• [Text provided]
==*==

Patch management. Software vulnerabilities are discovered constantly. Vendors release patches to address them. Businesses that fail to apply patches promptly leave known vulnerabilities open to exploitation — and many of the most damaging attacks of recent years have exploited vulnerabilities for which patches were already available at the time of the incident.
What cyber insurance actually covers
Technical controls reduce risk. They do not eliminate it. Even well-protected organisations experience successful attacks — because attackers are persistent, because human error is inevitable, and because the threat environment continues to evolve faster than defences can keep pace. Cyber insurance is the mechanism that manages the financial consequences when defences are overcome.
A well-structured cyber policy covers several distinct categories of exposure.
Incident response costs. When a breach occurs, the immediate priority is containment and recovery. This requires specialist expertise — cyber forensics investigators to establish what happened and how, IT professionals to rebuild affected systems, legal advisers to navigate regulatory obligations. Cyber policies typically provide access to a 24/7 incident response team as a first-response service, with the associated costs covered. For a small business without internal expertise, this access is often the most practically valuable element of the policy.
Business interruption. If a cyber incident takes systems offline, the business may be unable to trade. Business interruption cover under a cyber policy compensates for revenue lost during the period of disruption, subject to a waiting period and policy terms. This is distinct from business interruption under a property policy, which is unlikely to respond to a cyber-caused loss.
Regulatory and legal liability. A data breach that exposes personal data of customers or employees may trigger regulatory obligations under UK GDPR — including mandatory notification to the ICO and, in some cases, to the affected individuals. Regulatory fines, legal defence costs, and settlements arising from third-party data breach claims are covered under the liability sections of a cyber policy.
Cyber crime cover. Fraudulent payment diversion — where an attacker intercepts communications to redirect a payment to a fraudulent account — and other forms of cyber-enabled fraud can result in direct financial losses that are not covered by standard property or liability policies. Cyber crime cover within a policy addresses this gap.

==*==

• [Dataset entries]
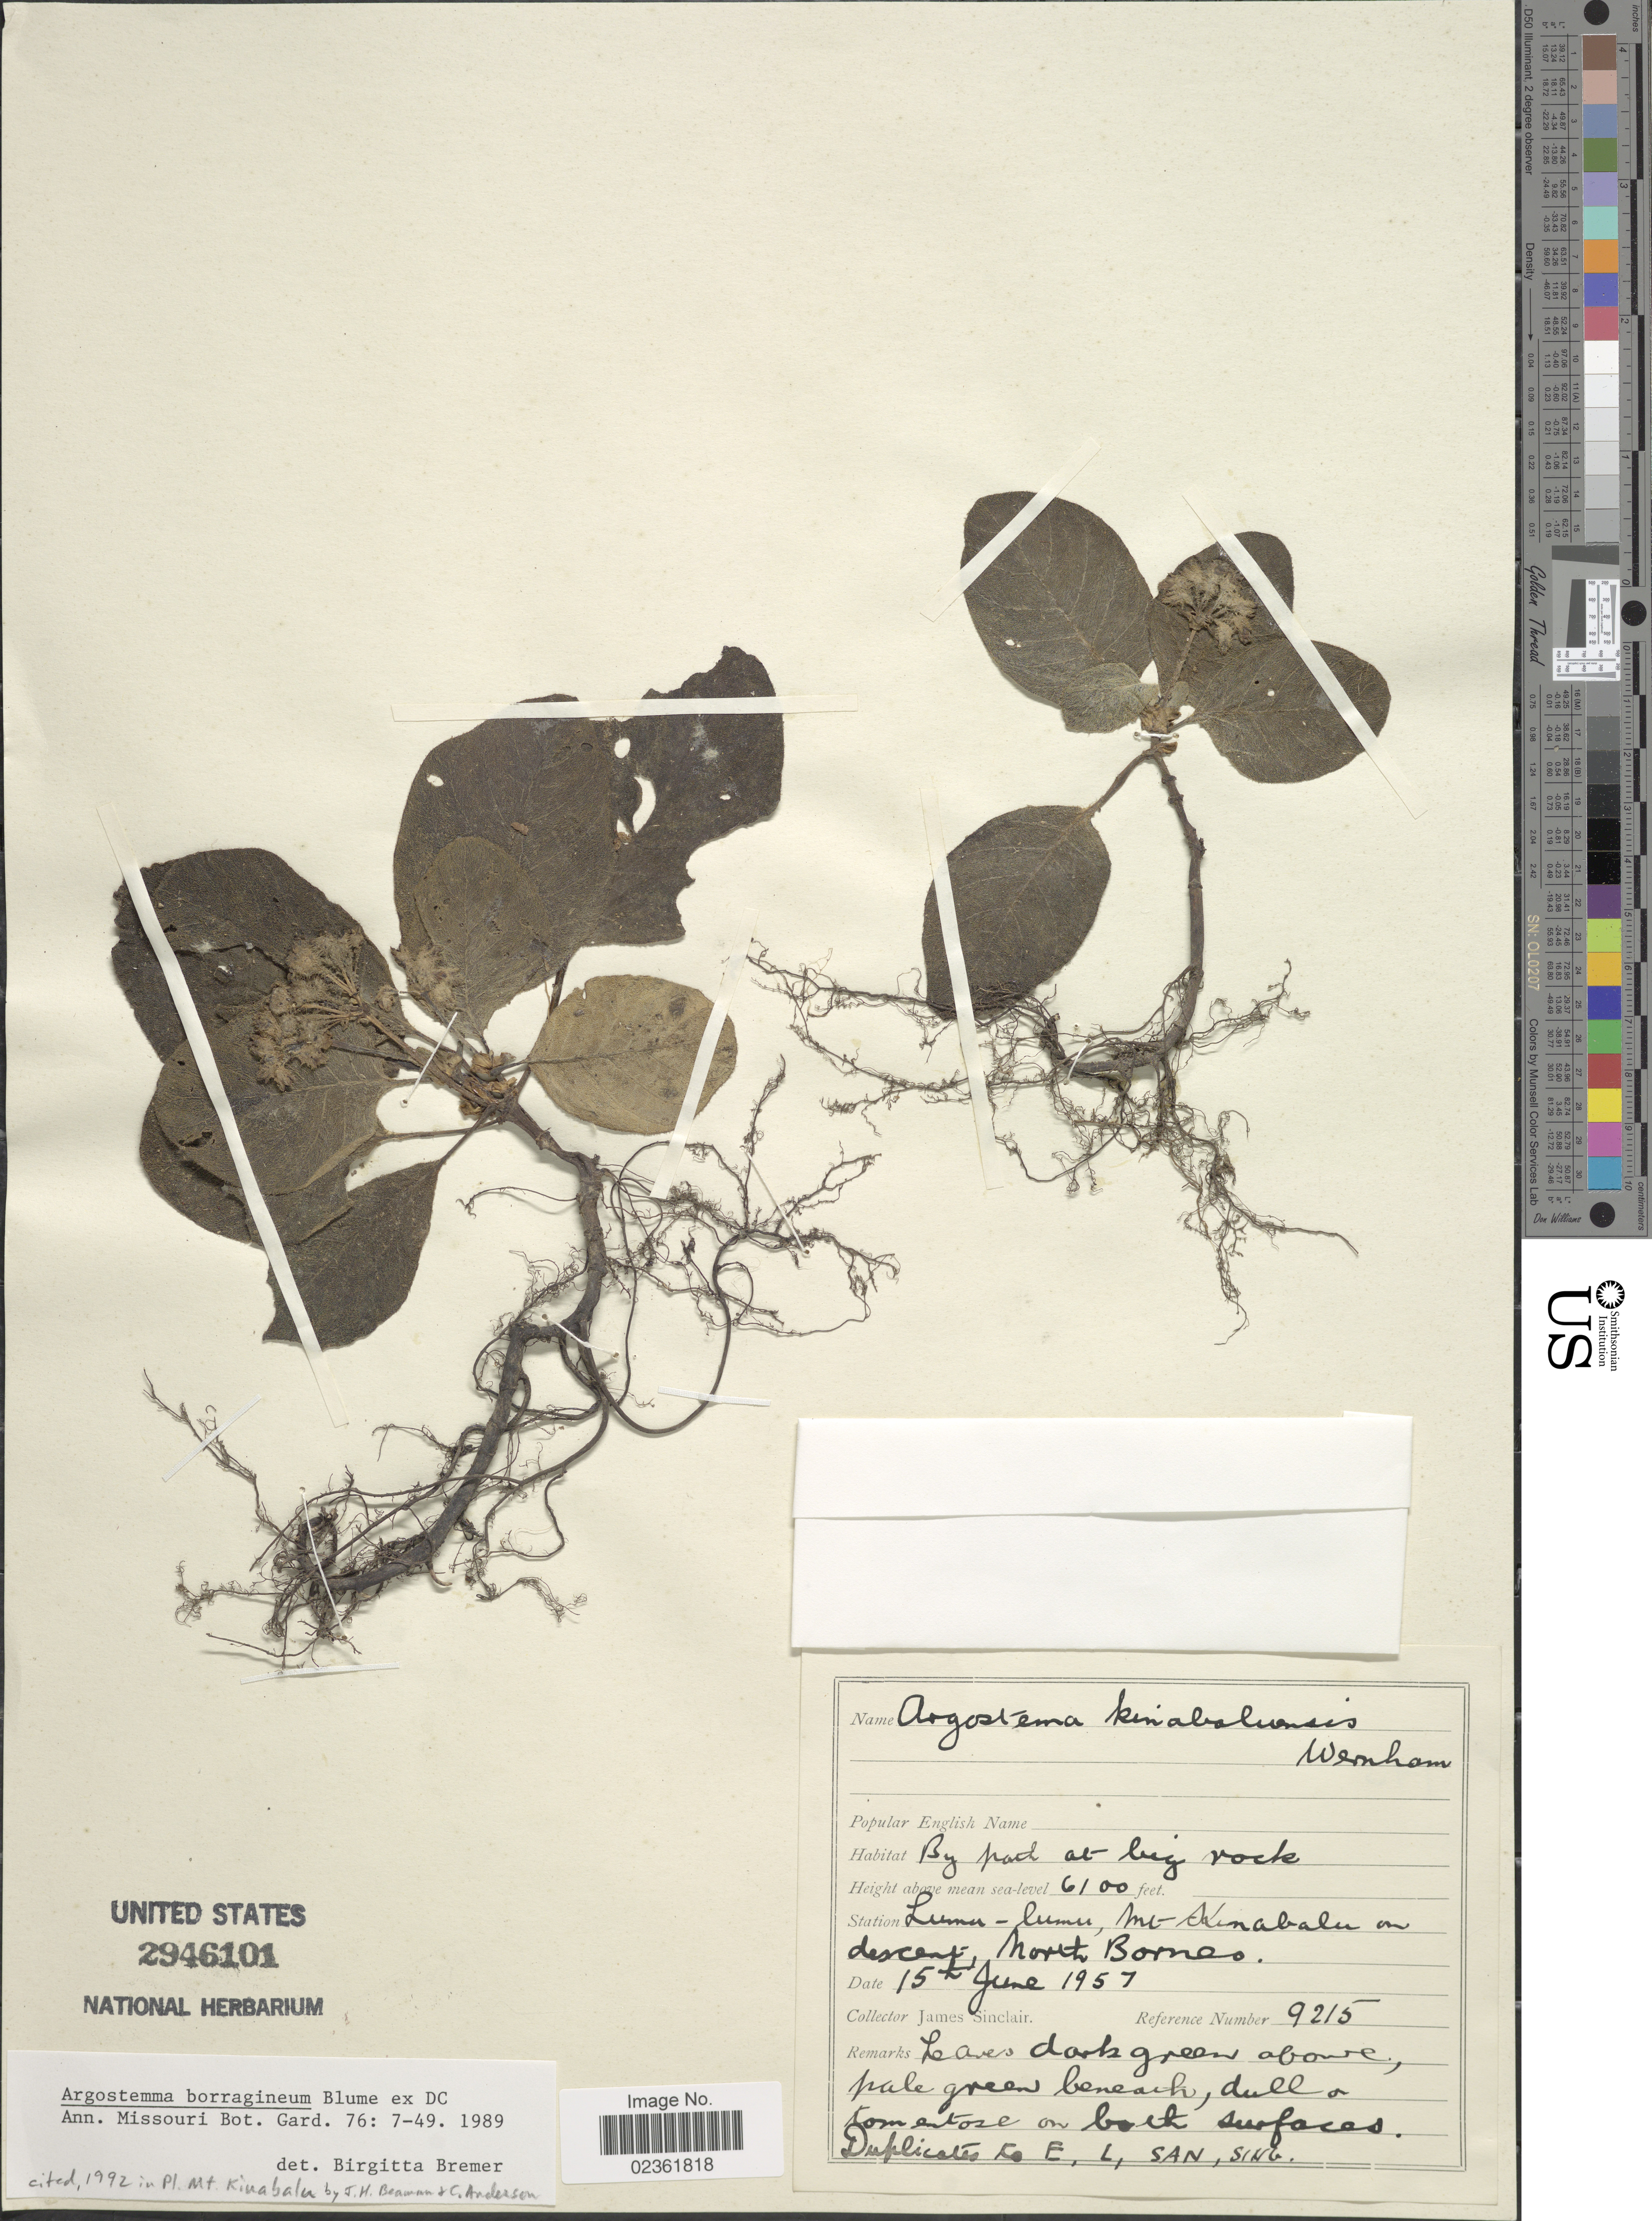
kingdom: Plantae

==*==

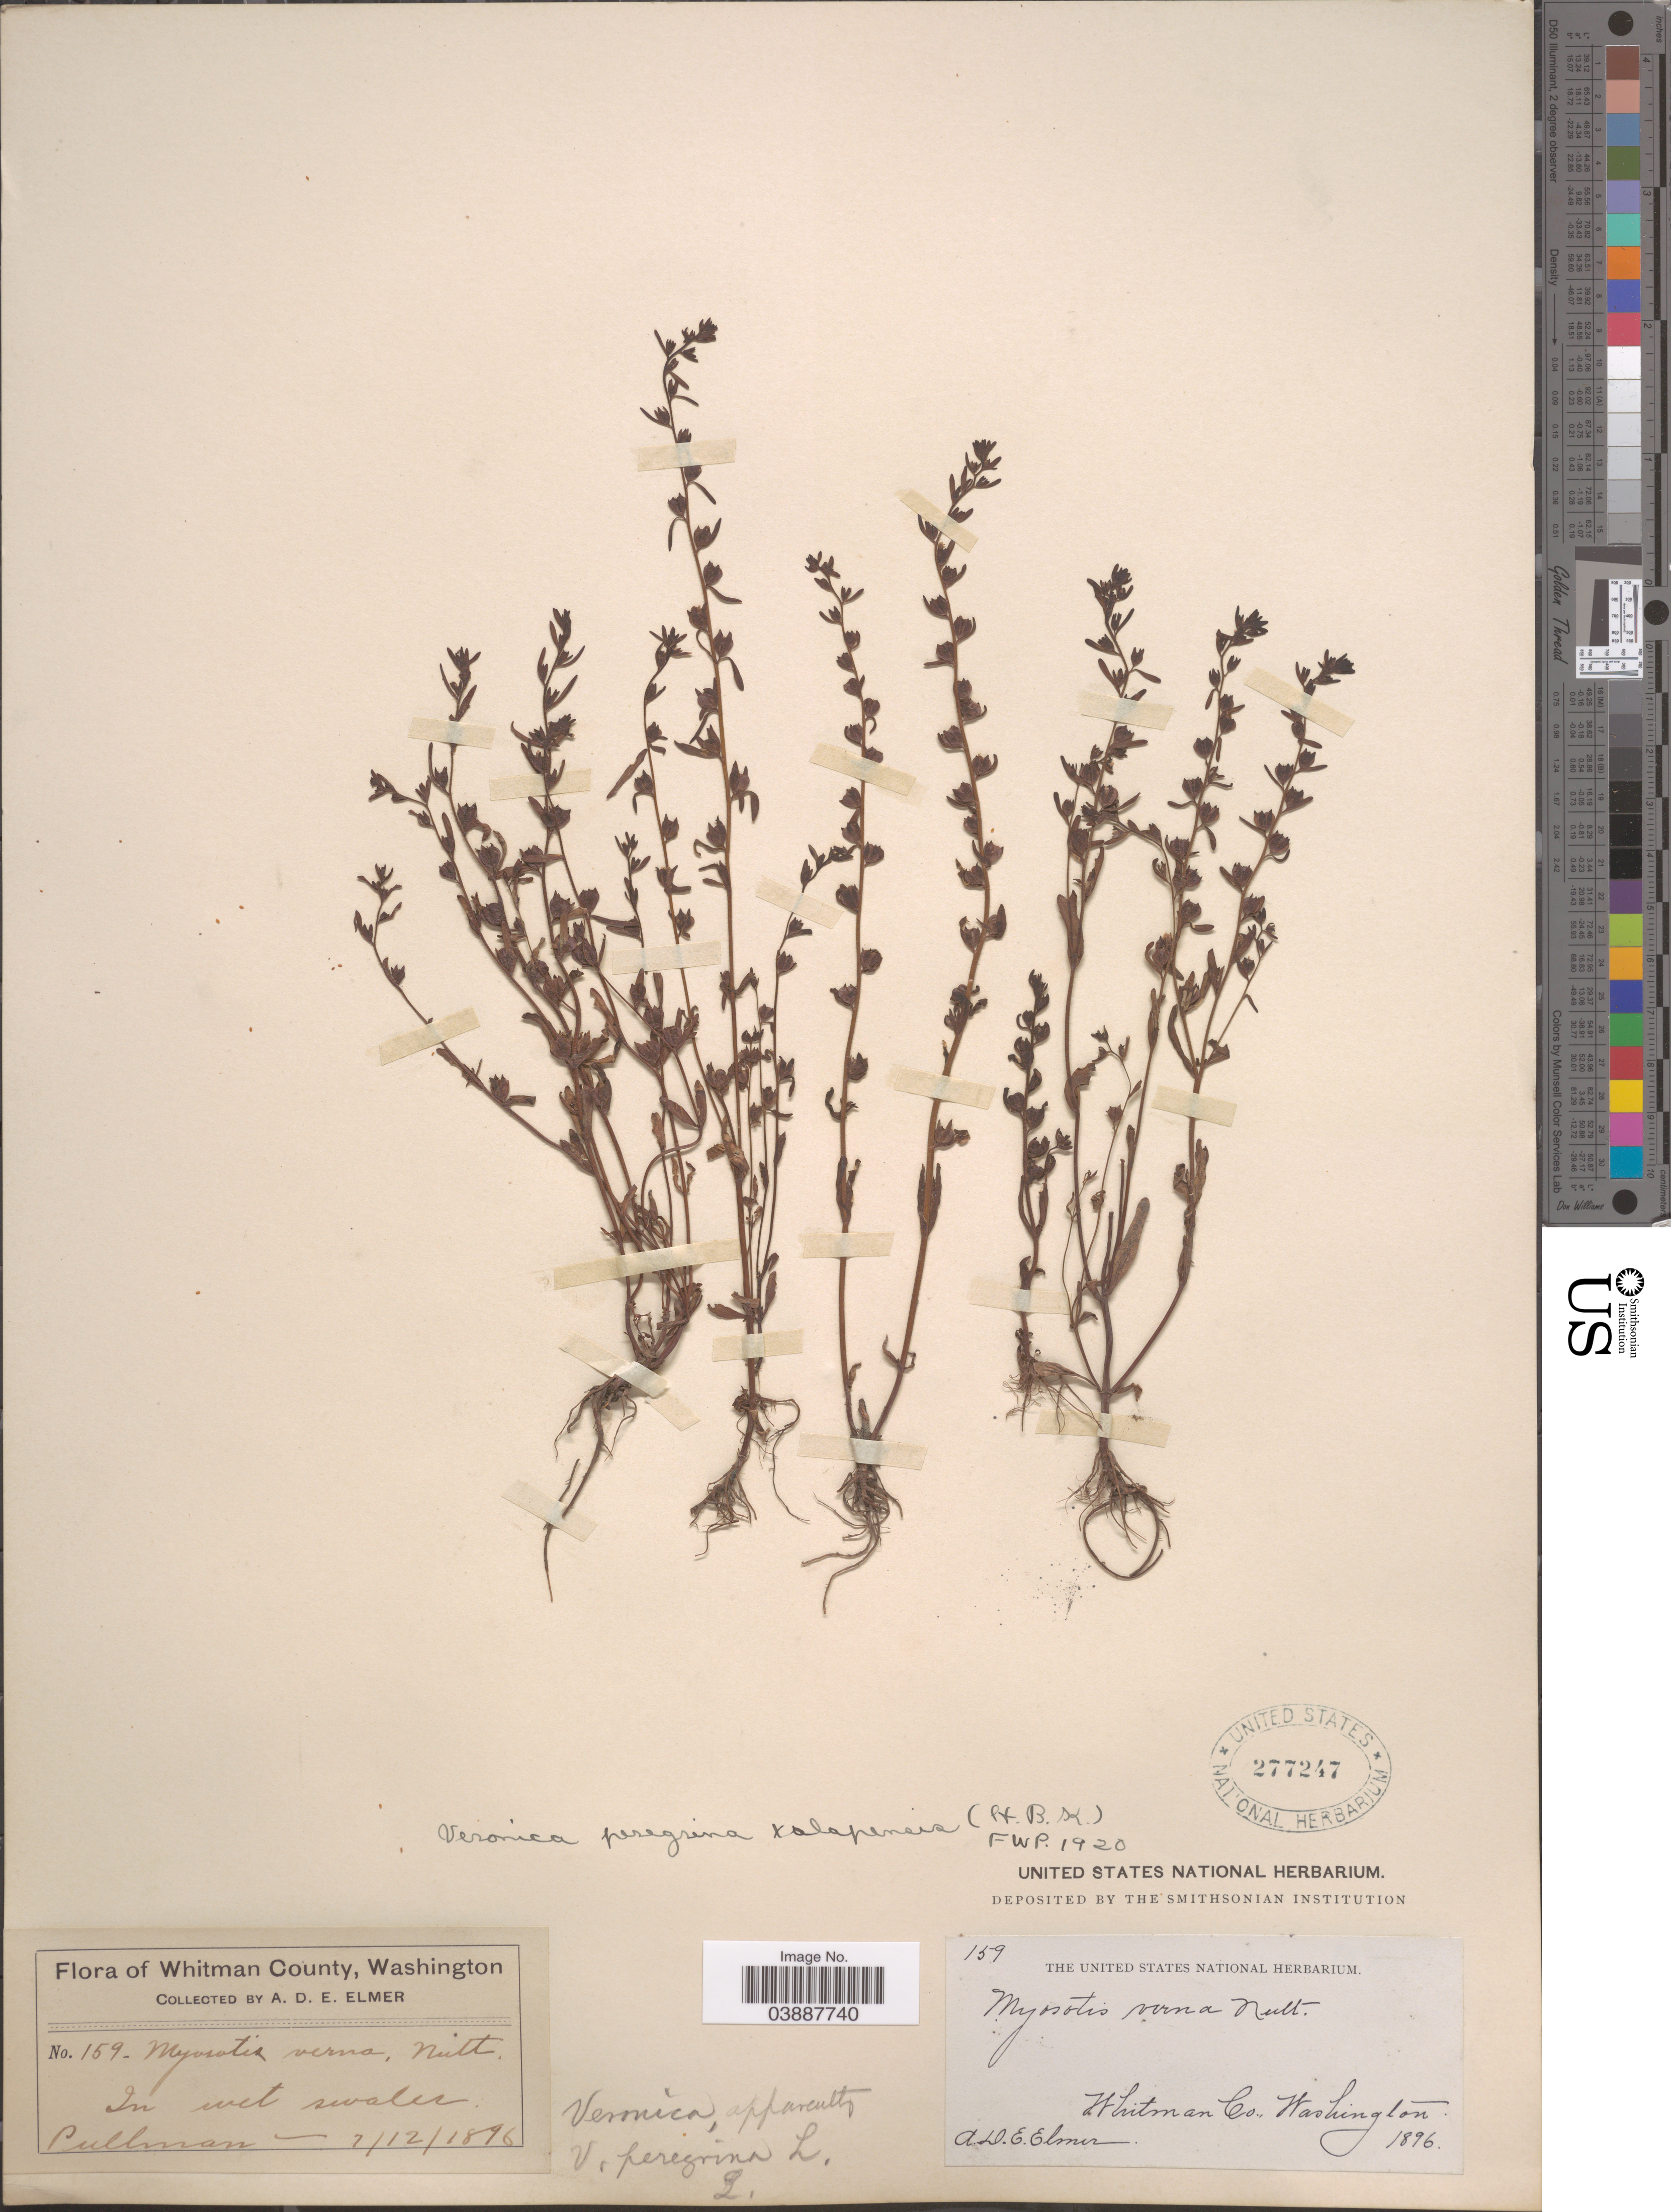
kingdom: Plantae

==*==

• [Tasks and exercises]
[A] Answer these questions using the text on cyber insurance:
(i) What first-response service do cyber policies typically provide?
(ii) Under UK GDPR, who may have to be notified after a data breach that exposes personal data?
(iii) What does business interruption cover under a cyber policy compensate for?
[B] Extend the text on cyber insurance, picking up after its final sentence.

• [Answer set]
[A]
(i) Access to a 24/7 incident response team, with the associated costs covered.
(ii) The ICO and, in some cases, the affected individuals.
(iii) Revenue lost during the period of disruption, subject to a waiting period and policy terms.

[B]
The three-stage path to SME cyber resilience
For SMEs approaching cyber security for the first time, the scale of the task can appear overwhelming. The practical reality is that a proportionate response does not require enterprise-level investment — it requires a structured approach that builds capability in stages.
The Foundation stage is the implementation of the five Cyber Essentials technical controls. This is the minimum baseline for any business that operates online. Many businesses will find that a significant proportion of the controls are already partially in place — the task is to audit current arrangements, identify gaps, and close them. Achieving Cyber Essentials certification provides external validation that the baseline has been met.
The Build stage adds capabilities that go beyond the basic technical controls. This includes regular staff security awareness training — given that phishing accounts for 85% of incidents, training employees to recognise and report suspicious communications is among the highest-return investments a business can make. It also includes security monitoring tools that provide visibility into unusual activity on the network, and a basic incident response plan that tells the business what to do if an attack occurs, rather than having to improvise under pressure.
The Maintain stage is the ongoing discipline of keeping defences current. Threat actors evolve their techniques continuously. Patches must be applied. Access rights must be reviewed when staff change roles or leave. Backups must be tested. Cyber insurance policies must be reviewed annually to ensure they remain aligned with the business’s current risk profile and the scope of cover it genuinely needs.
The DK Perspective
The businesses we are most concerned about are not the ones that have assessed their cyber exposure and decided not to buy insurance — it is those that simply have not thought about it, or that assume their general business policy covers cyber losses. It rarely does, and the gap between what a standard business policy covers and what a cyber incident actually costs can be very wide indeed.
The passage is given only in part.